Exercise requirements —
Find all lines in the material below that contain the word "each", and copy those lines out in full.
### Entries shown
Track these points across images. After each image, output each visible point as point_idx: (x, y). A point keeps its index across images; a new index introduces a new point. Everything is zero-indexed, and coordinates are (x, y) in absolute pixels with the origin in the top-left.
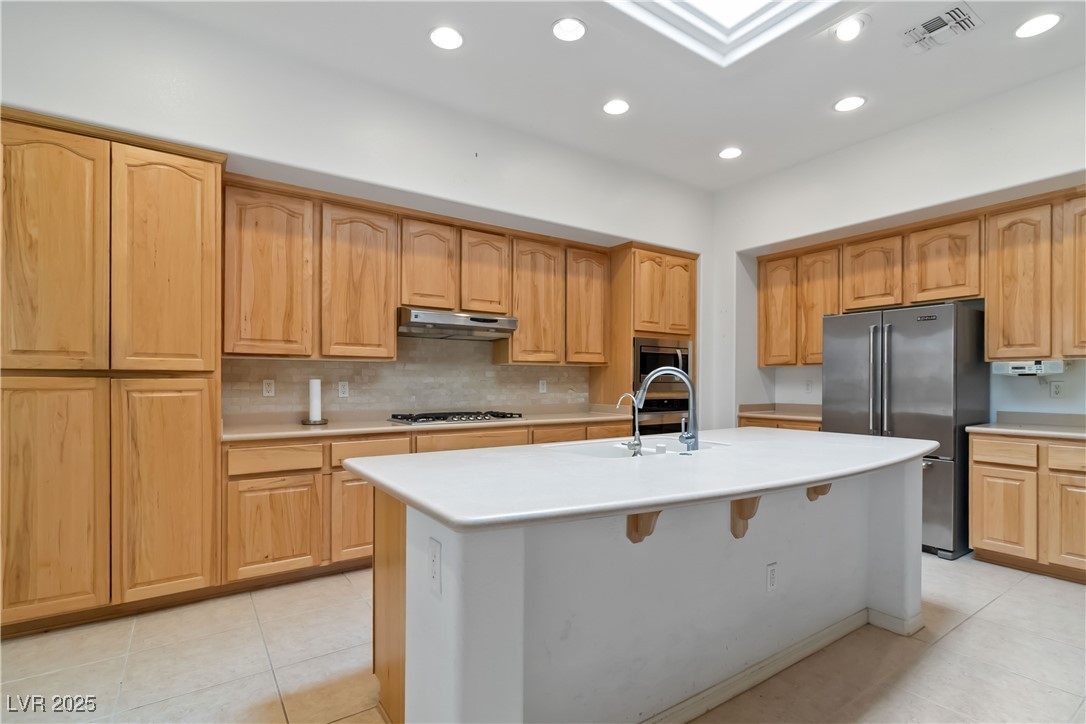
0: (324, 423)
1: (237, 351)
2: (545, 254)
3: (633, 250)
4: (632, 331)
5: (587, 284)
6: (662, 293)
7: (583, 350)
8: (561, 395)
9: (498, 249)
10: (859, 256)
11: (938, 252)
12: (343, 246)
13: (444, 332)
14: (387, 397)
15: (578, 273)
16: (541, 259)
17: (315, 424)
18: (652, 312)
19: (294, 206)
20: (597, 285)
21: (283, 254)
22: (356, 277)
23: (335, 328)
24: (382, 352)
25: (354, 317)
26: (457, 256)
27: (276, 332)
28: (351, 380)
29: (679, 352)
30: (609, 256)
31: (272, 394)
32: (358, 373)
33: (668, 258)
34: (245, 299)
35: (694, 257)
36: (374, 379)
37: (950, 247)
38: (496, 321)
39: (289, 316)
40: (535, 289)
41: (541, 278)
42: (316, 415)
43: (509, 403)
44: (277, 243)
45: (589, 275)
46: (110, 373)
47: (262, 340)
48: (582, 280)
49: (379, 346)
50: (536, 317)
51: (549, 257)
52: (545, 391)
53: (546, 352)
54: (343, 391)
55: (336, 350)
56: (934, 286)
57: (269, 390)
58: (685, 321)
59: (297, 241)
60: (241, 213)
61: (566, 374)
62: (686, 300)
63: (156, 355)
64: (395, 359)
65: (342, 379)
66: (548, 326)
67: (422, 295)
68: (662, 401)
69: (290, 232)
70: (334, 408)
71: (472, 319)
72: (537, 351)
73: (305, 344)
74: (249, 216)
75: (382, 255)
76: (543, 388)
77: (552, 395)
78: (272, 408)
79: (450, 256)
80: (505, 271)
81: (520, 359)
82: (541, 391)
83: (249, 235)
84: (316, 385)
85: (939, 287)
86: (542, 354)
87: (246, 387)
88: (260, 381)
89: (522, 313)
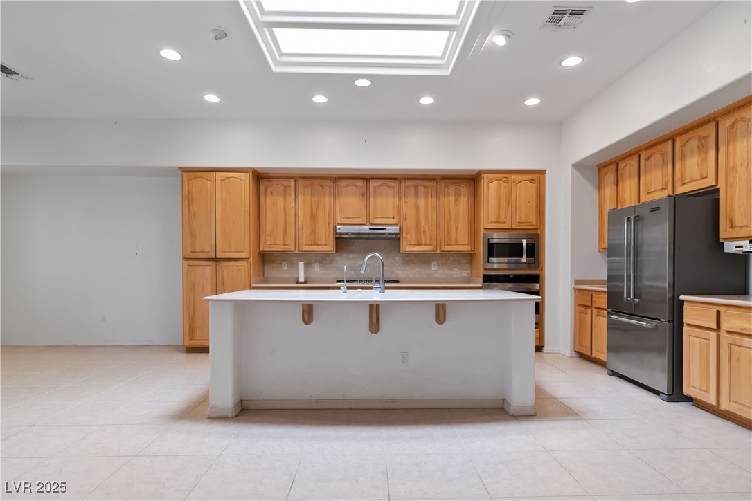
0: (306, 282)
1: (265, 249)
2: (424, 186)
3: (483, 175)
4: (482, 229)
5: (456, 200)
6: (509, 201)
7: (453, 243)
8: (448, 272)
9: (392, 188)
10: (649, 158)
11: (692, 152)
12: (308, 198)
13: (359, 237)
14: (339, 271)
15: (449, 194)
16: (421, 190)
17: (301, 283)
18: (499, 215)
19: (286, 182)
20: (464, 201)
21: (282, 205)
22: (314, 211)
23: (305, 238)
24: (327, 248)
25: (313, 231)
26: (366, 195)
27: (280, 241)
28: (321, 263)
29: (524, 242)
30: (473, 180)
31: (286, 269)
32: (324, 259)
33: (514, 177)
34: (267, 226)
35: (542, 172)
36: (332, 262)
37: (698, 147)
38: (385, 229)
39: (285, 233)
40: (417, 207)
41: (421, 201)
42: (302, 279)
43: (411, 276)
44: (280, 200)
45: (458, 195)
46: (216, 260)
47: (275, 244)
48: (452, 199)
49: (326, 245)
50: (418, 224)
51: (427, 187)
52: (436, 269)
53: (425, 245)
54: (317, 268)
55: (305, 248)
56: (689, 181)
57: (285, 267)
58: (533, 219)
59: (288, 198)
60: (266, 189)
61: (451, 258)
62: (533, 204)
63: (230, 252)
64: (334, 251)
65: (316, 262)
66: (426, 229)
67: (348, 218)
68: (509, 275)
69: (285, 195)
70: (313, 276)
71: (370, 229)
72: (419, 244)
73: (291, 246)
74: (269, 190)
75: (327, 199)
76: (434, 267)
77: (442, 271)
78: (287, 276)
79: (363, 195)
80: (397, 200)
81: (407, 249)
82: (433, 269)
83: (269, 199)
84: (301, 264)
85: (692, 181)
86: (423, 246)
87: (275, 265)
88: (281, 263)
89: (409, 223)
######
Solution for this exercise —
Track these points across images. After each image, output each visible point as point_idx: (x, y). A point keeps its index across images; a new index introduces a new point. Everything is zero-indexed, and coordinates are (x, y) in absolute pixels with the origin in the top-left.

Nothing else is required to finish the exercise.